Washington (CNN) - Two new polls indicate that New Jersey Gov. Chris Christie's poll numbers are on the rise.
The surveys Tuesday release come as Christie marks a little over a year in office, and come just days before the Garden State's Republican governor is on the ballot at a straw poll at the annual Conservative Political Action Conference, even though he has repeatedly said he is not going to run for the 2012 GOP presidential nomination.
According to a Quinnipiac University poll, 52 percent of New Jersey voters say they approve of the job their in-your-face style governor is doing in office, with four in ten saying they disapprove. Christie's approval rating is up 6 points from a 46 percent approval rating in Quinnipiac's last poll in New Jersey, which was conducted in December.
But the poll indicates a partisan divide, with more than eight in ten Republicans but just over a quarter of Democrats approving of the job Christie's doing as governor. Independent voters approve by a 55 to 36 percent margin.
Fifty-four percent of people questioned in the poll say they rate Christie's first year in office as a success, with 35 percent calling it a failure. There's a similar partisan divide on the success or failure question.
"New Jersey Gov. Christopher Christie is a real New Jersey guy and he stirs a lot of real New Jersey emotions," says Maurice Carroll, director of the Quinnipiac University Polling Institute. "A lot of people like him and his policies and others who don't like his policies like him anyway. And then there are people who don't like him or his policies. Go figure. Or if you're a New Jersey guy, or a Jersey girl, and don't like to be told what to do – don't figure."
According to a Monmouth University/Gannett New Jersey poll also released Tuesday, 49 percent of New Jersey voters approve of Christie's job in office, with 41 percent saying they disapprove. The 49 percent approval rating is up five points from Monmouth's last poll, conducted in September.
Like the Quinnipiac survey, the Monmouth poll indicates a wide partisan divide over Christie. And according to the survey, the governor gets high grades on controlling costs and cutting waste, but lower grades on providing property tax relief.

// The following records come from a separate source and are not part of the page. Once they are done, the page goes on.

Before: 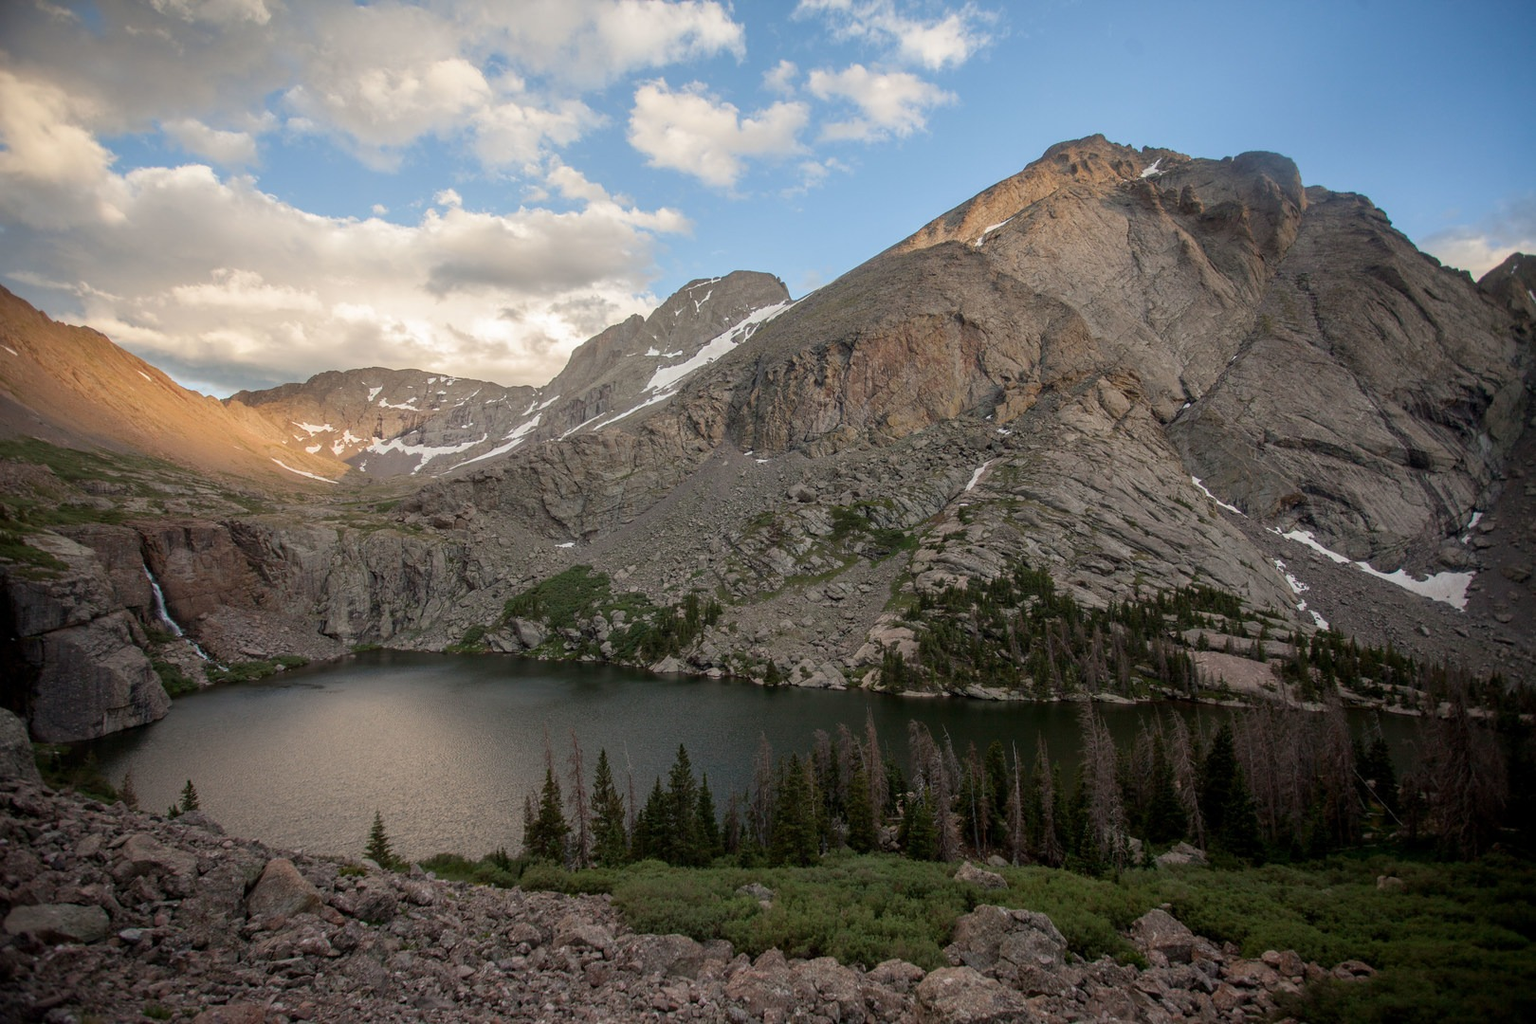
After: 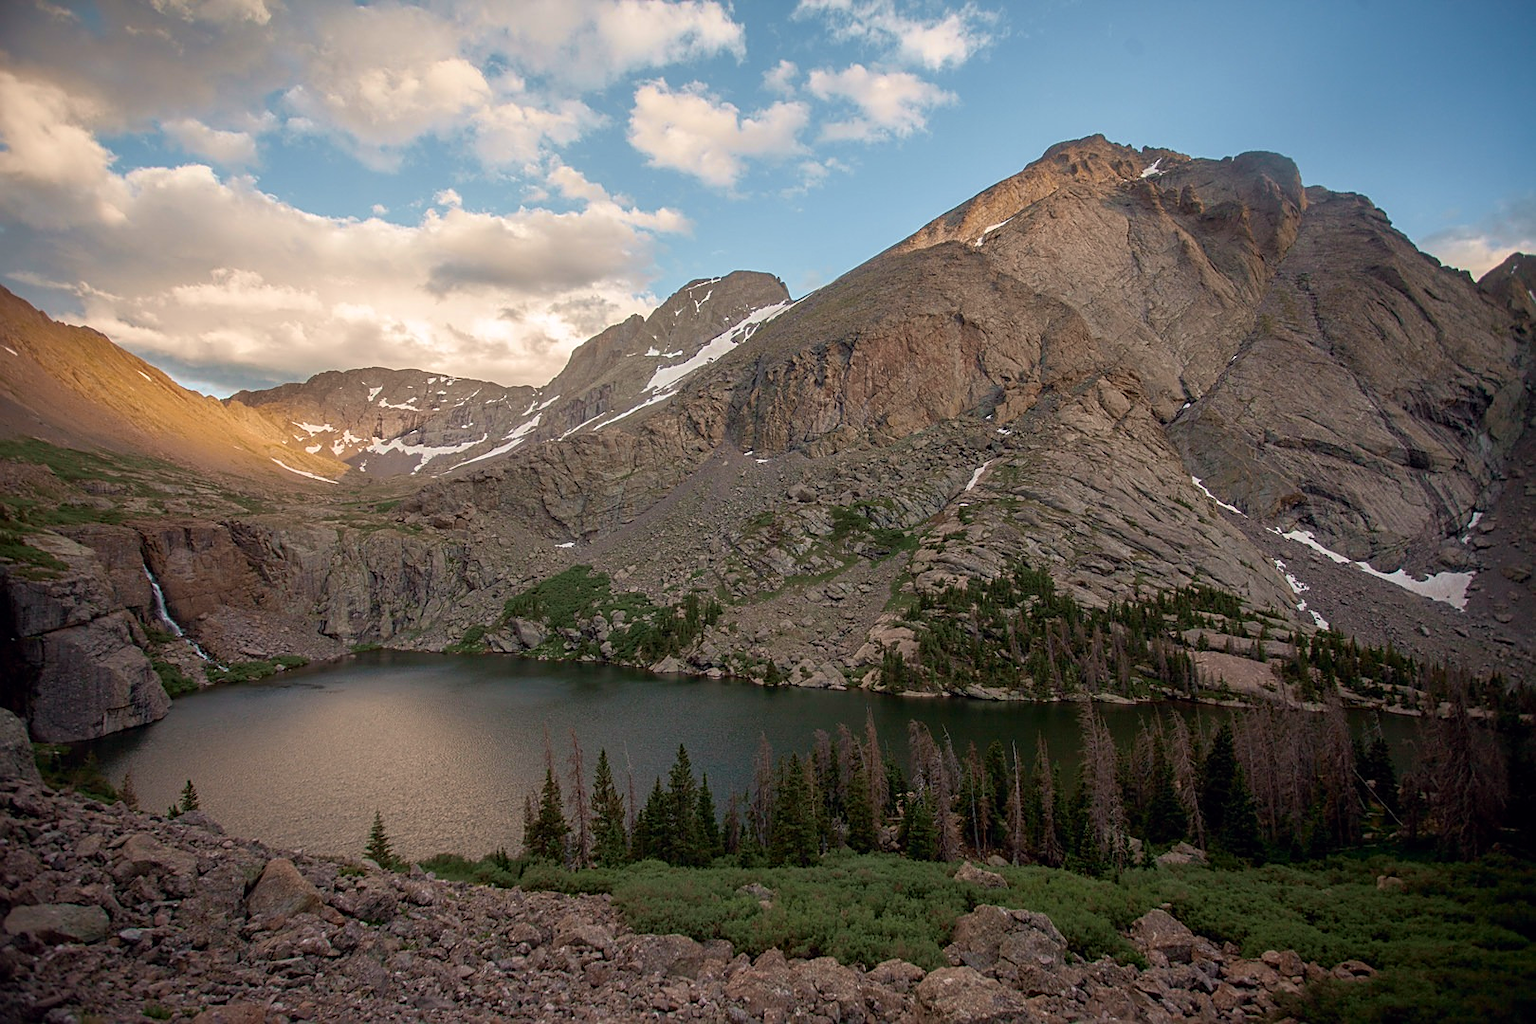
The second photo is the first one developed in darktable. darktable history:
white balance: red 1.009, blue 0.985
tone curve: curves: ch0 [(0, 0) (0.15, 0.17) (0.452, 0.437) (0.611, 0.588) (0.751, 0.749) (1, 1)]; ch1 [(0, 0) (0.325, 0.327) (0.413, 0.442) (0.475, 0.467) (0.512, 0.522) (0.541, 0.55) (0.617, 0.612) (0.695, 0.697) (1, 1)]; ch2 [(0, 0) (0.386, 0.397) (0.452, 0.459) (0.505, 0.498) (0.536, 0.546) (0.574, 0.571) (0.633, 0.653) (1, 1)], color space Lab, independent channels, preserve colors none
sharpen: on, module defaults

"New Jersey's highest in the nation property tax burden continues to shadow the governor. He's built a reputation for getting things done, so he may suffer the most if relief doesn't come soon," says Patrick Murray, director of the Monmouth University Polling Institute.
In 2009 Christie pulled off an upset victory over Democratic Gov. Jon Corzine. Since his election, he has drawn national attention for pushing budget cuts through a Democratic state legislature, and for his often outspoken style.
The Quinnipiac University poll was conducted February 3-7, with 1,347 New Jersey voters questioned by telephone. The survey's overall sampling error is plus or minus 2.7 percentage points.
The Monmouth University/Gannett New Jersey poll was conducted February 2-7, with 801 Garden state adults questioned by telephone. The survey's overall sampling error is plus or minus 3.5 percentage points.